The site was entered through an arc of single storey rooms into the Plaza.
The Great Kiva now reconstructed dominates the plaza.
They were public buildings used for religious purposes and bringing together various clans who would each have had their own smaller kiva.
A unique feature of this structure are the 15 rooms encircling the kiva accessible by ladder. The function is unclear. some painted plaster was clinging to the remaining walls so these colours were used in the reconstruction.
Four pillars of alternating masonry and horizontal poles hold up the roof beams and test on huge circles of stone from 30 miles away. There is a central firepit
and 2 vaults.
a second smaller kiva is immediately behind the Great Kiva.
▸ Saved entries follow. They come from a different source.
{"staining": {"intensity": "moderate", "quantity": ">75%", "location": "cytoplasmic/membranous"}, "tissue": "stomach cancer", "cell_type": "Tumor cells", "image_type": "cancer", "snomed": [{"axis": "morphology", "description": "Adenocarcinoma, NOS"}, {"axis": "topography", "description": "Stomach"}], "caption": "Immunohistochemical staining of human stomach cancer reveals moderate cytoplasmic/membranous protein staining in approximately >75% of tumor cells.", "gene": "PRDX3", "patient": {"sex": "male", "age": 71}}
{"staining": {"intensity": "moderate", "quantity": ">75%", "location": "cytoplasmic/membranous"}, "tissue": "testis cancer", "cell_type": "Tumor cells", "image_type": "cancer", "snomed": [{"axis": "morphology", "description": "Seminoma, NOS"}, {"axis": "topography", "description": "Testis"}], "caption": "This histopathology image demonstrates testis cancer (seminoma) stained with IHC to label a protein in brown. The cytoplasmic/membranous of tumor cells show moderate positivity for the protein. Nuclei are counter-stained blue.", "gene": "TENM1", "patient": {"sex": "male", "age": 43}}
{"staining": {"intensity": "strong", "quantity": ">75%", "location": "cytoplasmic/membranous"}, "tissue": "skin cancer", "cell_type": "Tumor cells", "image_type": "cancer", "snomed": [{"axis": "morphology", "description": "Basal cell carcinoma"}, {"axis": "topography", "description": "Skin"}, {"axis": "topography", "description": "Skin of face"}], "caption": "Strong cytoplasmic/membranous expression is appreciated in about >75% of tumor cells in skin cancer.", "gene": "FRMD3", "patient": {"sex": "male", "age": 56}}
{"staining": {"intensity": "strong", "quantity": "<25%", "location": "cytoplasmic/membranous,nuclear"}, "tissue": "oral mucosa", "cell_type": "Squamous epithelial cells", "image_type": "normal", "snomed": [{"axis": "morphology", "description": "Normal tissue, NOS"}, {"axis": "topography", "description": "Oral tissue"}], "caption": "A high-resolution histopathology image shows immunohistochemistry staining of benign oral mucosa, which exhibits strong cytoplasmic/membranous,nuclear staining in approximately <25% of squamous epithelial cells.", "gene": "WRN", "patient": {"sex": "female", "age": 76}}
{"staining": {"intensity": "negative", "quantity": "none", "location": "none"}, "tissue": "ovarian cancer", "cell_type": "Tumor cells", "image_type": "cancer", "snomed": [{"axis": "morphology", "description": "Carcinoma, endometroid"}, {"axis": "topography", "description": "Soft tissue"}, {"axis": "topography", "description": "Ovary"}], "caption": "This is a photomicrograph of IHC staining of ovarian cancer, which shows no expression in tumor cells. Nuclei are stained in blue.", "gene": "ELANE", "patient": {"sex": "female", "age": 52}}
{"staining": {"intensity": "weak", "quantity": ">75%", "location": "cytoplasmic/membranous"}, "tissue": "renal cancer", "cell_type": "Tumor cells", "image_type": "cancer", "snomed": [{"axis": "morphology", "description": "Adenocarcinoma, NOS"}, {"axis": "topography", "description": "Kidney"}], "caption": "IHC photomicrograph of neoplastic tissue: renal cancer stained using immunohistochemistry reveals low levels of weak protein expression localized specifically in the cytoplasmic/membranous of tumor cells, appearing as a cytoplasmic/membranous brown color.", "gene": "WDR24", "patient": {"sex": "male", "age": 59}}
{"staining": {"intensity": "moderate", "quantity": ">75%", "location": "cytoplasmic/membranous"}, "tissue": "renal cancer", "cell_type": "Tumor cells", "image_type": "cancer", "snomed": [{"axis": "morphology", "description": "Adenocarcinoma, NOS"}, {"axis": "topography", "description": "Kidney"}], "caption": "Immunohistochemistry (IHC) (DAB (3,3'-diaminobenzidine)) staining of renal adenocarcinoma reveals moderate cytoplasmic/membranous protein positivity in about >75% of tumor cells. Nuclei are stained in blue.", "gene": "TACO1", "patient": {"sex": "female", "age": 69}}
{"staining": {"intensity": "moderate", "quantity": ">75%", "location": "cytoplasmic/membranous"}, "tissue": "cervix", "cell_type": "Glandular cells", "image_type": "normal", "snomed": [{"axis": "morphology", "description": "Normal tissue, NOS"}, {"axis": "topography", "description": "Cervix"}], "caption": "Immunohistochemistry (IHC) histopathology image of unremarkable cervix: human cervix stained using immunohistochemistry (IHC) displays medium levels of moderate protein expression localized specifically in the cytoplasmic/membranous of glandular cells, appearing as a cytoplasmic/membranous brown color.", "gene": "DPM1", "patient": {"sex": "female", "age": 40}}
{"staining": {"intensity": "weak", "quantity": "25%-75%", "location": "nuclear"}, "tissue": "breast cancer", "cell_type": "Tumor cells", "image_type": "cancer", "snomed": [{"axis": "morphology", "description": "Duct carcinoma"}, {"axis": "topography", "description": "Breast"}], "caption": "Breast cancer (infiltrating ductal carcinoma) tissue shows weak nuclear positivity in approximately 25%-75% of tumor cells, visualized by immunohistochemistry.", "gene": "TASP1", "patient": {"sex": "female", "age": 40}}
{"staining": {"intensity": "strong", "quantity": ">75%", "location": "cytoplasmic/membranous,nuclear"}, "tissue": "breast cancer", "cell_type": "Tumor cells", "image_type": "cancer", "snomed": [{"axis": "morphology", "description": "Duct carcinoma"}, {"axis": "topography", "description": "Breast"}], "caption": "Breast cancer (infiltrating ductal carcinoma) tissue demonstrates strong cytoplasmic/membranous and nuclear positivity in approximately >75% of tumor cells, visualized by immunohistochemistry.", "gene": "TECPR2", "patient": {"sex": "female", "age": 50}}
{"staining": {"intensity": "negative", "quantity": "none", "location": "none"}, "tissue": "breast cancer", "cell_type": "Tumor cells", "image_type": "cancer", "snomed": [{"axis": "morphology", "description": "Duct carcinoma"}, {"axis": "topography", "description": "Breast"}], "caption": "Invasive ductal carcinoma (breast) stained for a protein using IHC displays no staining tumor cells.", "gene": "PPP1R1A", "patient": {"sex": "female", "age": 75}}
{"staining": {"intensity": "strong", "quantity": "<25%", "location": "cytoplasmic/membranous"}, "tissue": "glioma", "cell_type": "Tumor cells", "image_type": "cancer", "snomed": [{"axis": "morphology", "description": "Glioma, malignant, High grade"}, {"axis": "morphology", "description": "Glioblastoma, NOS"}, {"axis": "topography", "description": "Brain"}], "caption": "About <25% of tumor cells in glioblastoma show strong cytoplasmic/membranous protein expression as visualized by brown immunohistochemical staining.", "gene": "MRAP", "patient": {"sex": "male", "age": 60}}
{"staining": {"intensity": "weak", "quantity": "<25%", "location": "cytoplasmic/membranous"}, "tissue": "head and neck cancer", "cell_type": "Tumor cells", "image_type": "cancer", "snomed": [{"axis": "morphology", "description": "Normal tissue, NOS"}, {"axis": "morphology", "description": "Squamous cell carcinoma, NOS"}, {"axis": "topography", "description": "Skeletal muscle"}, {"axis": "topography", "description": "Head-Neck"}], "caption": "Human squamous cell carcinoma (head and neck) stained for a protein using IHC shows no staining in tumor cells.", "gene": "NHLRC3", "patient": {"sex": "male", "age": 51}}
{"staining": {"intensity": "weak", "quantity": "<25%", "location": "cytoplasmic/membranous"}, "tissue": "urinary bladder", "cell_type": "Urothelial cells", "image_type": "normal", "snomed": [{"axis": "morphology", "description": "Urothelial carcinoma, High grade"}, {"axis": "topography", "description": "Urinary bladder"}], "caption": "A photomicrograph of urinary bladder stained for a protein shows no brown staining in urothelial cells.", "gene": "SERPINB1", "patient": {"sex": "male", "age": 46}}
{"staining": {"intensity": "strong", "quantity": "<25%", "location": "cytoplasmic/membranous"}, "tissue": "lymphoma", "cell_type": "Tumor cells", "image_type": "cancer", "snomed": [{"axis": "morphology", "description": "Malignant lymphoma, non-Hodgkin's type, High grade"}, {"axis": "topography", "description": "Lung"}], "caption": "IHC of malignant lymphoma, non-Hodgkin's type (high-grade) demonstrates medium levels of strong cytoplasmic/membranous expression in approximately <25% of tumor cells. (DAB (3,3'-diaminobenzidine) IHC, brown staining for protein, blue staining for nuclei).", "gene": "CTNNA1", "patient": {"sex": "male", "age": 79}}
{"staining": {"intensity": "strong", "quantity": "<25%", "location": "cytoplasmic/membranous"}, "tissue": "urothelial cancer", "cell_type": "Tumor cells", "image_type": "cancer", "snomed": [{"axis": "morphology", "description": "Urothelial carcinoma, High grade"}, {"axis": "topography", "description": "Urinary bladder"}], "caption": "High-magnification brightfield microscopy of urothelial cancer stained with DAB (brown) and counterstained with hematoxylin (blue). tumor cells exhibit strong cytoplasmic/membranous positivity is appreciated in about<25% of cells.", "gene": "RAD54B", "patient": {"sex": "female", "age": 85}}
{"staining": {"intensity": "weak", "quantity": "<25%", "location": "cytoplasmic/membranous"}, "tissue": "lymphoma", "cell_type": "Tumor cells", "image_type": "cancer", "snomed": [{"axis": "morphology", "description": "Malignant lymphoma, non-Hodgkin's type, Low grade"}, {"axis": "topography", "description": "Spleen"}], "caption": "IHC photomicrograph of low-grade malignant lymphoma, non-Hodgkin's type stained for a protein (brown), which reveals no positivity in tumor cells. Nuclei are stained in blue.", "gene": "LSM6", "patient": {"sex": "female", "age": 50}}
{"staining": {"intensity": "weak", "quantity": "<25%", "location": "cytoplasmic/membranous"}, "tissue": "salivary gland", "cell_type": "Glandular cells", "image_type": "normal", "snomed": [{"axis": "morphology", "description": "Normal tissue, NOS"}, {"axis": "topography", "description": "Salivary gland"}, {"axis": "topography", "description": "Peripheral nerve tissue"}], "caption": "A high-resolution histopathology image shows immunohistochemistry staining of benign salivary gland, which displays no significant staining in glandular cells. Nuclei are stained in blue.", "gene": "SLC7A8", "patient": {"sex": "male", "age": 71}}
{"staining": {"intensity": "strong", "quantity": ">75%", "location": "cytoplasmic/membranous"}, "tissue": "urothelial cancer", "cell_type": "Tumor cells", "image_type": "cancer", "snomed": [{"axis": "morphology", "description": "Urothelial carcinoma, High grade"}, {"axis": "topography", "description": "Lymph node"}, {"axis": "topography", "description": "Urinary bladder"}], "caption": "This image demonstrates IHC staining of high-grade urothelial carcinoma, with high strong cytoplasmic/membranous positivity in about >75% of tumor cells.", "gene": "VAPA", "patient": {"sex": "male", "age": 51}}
It would have been roofed and accessed through a hatchway in the roof.
The unusual T-shaped doors must have had a significance.
Internally a series of doors led from room to room. some items left by the inhabitants can still be seen like a grinding stone similar to those at the Albequerque petroglyph site
and a woven yucca mat covering a doorway and abandoned by its owners 800 years ago.
The roof timbers where large beams of spruce, douglas fir or ponderosa pine support smaller beams or latillas of aspen or pine. For the bigger beams high quality timber from higher latitudes 30 miles to the north was preferred to local timber even though it had to be carried in by hand. The latillas support a layer of thin juniper strips which in turn are covered in tamped earth forming the floor of the storey above.
These are the original ceilings not reconstructions but are identical in construction to traditional pise houses in Southern Morocco.
The Chaco people left and Mesa Verde people moved in for about 50 years but by 1300CE the pueblo was abandoned.
Very interesting but where are the cars?????